One would hope that the notion of LISP program is well-defined and non-trivial. :) I think their point is that there exist more S-expressions than LISP programs.

This is a thought-workaround to explain the fact that in Lisp variables are not associated with types.

Who is to say which is the workaround and which is "correct"? They are just models.

The proper way to think of types in Lisp is that they are associated with objects, not with variables.

I'm aware of this perspective.

Frank Atanassow - Re: On Understanding Types, Data Abstraction, and Polymorphism

8/12/2002; 8:23:10 AM (reads: 1027, responses: 0)

Having given it some thought, it seems to me that the unitype model and Matthew's tag model of types may not be wholly incompatible.

In the statically typed language I am working on now, it is possible to define not only datatypes, but also datakinds, via a declaration which looks like the same as a declaration for an algebraic datatype. The programmer is then obligated to give, for each data constructor of the datakind, a datatype declaration. For example, one can define a datakind of tuples:

data Tuple k = Nil | Cons k (Tuple k)
data Nil = Unit
data Cons t tuple = Cons t tuple

The key thing is that every data constructor (tag) of a datakind becomes a type constructor.

Now, forgetting that for a moment, if I were to define a datatype for Scheme values in a language like Haskell, I would write something like:

data Val = Int Int | Cons Val Val | Nil | Proc (Val -> Val)

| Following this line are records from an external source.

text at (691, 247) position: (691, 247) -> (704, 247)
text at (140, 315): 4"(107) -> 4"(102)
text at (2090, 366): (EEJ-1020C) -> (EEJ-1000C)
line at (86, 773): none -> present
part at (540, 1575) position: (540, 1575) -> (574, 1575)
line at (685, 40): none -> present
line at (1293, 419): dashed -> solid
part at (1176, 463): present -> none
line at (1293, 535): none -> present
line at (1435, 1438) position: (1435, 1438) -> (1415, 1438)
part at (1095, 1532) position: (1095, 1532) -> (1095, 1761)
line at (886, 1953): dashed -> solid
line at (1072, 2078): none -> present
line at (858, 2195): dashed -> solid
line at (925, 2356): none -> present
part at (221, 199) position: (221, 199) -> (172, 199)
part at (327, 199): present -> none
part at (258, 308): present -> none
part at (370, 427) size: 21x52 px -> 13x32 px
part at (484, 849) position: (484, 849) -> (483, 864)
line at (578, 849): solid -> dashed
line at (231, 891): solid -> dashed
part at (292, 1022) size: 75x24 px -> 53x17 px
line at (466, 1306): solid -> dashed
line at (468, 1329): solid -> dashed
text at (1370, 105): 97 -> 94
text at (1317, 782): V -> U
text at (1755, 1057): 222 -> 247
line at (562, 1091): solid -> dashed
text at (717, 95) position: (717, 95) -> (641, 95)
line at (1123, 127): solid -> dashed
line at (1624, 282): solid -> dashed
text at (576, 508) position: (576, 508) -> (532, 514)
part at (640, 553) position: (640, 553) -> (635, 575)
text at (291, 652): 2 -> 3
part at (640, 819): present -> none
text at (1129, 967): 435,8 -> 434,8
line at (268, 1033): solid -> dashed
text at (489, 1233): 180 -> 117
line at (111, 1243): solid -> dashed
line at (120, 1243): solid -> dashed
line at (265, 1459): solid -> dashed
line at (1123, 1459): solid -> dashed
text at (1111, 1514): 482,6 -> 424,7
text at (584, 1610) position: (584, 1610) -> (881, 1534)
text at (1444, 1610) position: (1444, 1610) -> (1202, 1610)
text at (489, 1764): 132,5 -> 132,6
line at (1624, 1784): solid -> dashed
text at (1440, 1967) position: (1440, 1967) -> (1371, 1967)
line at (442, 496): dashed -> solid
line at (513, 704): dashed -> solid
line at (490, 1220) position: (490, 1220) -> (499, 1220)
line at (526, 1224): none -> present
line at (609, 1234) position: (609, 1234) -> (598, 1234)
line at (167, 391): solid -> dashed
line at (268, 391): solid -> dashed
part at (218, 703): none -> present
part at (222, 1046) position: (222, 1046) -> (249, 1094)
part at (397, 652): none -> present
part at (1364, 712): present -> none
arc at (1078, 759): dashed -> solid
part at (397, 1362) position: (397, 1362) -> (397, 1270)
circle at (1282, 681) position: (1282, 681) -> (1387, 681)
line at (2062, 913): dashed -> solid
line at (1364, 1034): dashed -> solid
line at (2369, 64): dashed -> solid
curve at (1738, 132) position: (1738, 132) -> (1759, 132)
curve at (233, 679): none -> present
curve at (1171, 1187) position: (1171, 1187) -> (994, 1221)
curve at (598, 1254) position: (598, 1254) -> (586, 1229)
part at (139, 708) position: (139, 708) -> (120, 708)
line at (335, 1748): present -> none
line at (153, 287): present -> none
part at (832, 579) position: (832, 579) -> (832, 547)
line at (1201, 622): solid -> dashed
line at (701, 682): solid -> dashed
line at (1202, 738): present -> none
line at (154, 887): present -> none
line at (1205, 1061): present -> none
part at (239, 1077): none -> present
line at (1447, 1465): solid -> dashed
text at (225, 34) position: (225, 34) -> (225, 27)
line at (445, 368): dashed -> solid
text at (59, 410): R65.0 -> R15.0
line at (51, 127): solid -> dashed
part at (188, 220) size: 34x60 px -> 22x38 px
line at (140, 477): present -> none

and there you see all the "types" of Scheme appearing as data constructors (tags) for Val. So, by analogy with the case for datakinds, one can imagine a level of terms below this, which relate to types as types relate to kinds. Indeed, that level is just what we call "values" (as opposed to "types" or "kinds" or "superkinds"; unfortunately there is no good name for them), but my point is that it is not so odd to regard data constructors as the type constructors of a dynamically typed language.